**SELECTED PASSAGE**

....

Nalli Kuppuswami Chetti (born 9 November 1940) is a successful textile industrialist and philanthropist. He is a liberal donor for arts, culture and education. After the death of his grandfather, Nalli Chinnasamy Chetti, in 1958, he inherited the family business trademarked Nalli Silks. He has written three Tamil books namely, Vetrikku Moondre Padigal, Needhi Noolgalil Nirvagam, and Padagacheri Mahan.

Early life 
He was born in 1940 in Kanchipuram into a Padmashali family. He went to Ramakrishna Mission School. He did his business management from the University of Washington.

Organisations and affiliations 
He is now President of Sri Krishna Gana Sabha, Sri Parthasarathy Swami Sabha, Brahma Gana Sabha, Sri Bhairavi Gana Sabha, Mudhra, Mylapore Fine Arts Club and Chennai Cultural Academy. Vice President of Madras Film Society and Mylapore Academy.

....

**DATASET CONTENT**
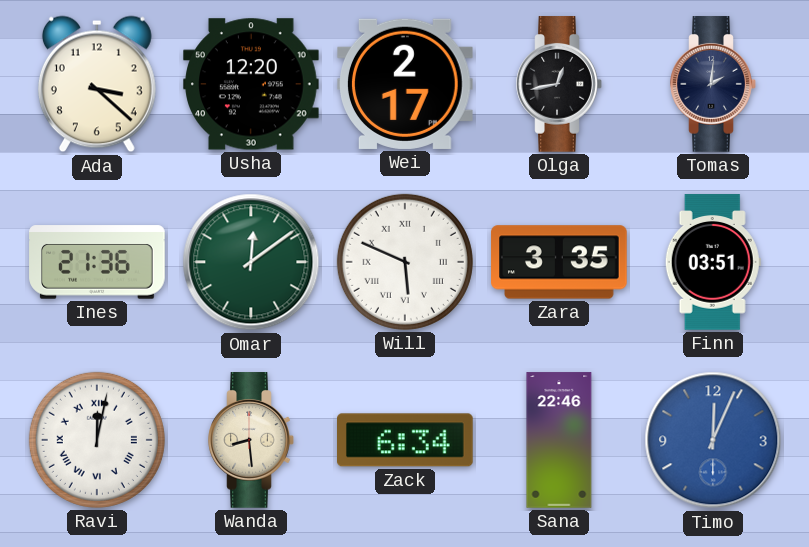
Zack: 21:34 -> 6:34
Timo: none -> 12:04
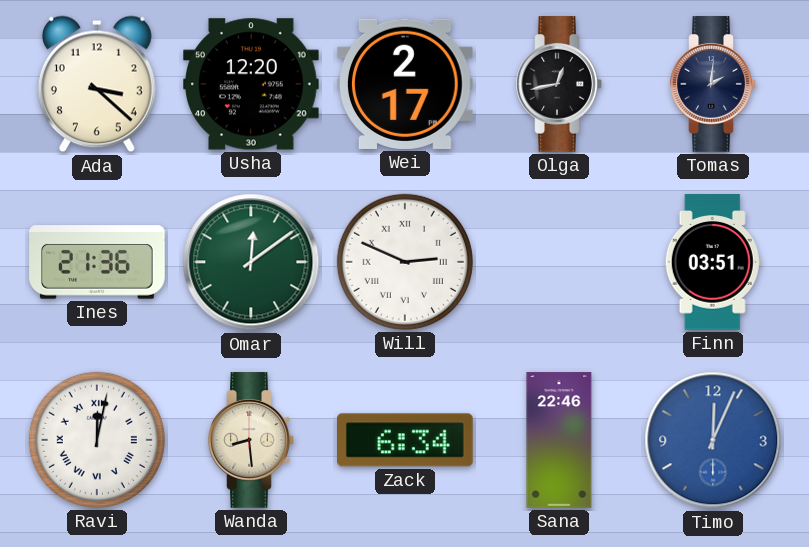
Will: 5:49 -> 2:49
Zara: 3:35 -> none
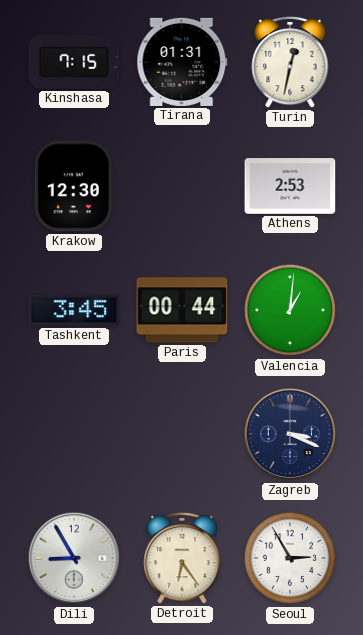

....

Could you carry on the biography of Nalli Kuppuswami Chetti from the point where it ends, picking up after its last sentence?

He is also a Patron of Tamil Chamber of Commerce, Chetti is also a member in other Chambers like Indo Australian Chamber and Indo-Japan Chamber. Now a Member of the Planning Board of the Tamil University, Thanjavur, he has been a Member of the Senate, Bharathiar University, Member, Central Silk Board and Member, South Zone Cultural Centre, Chennai and Patron of The Madras Progress Union Higher Secondary School.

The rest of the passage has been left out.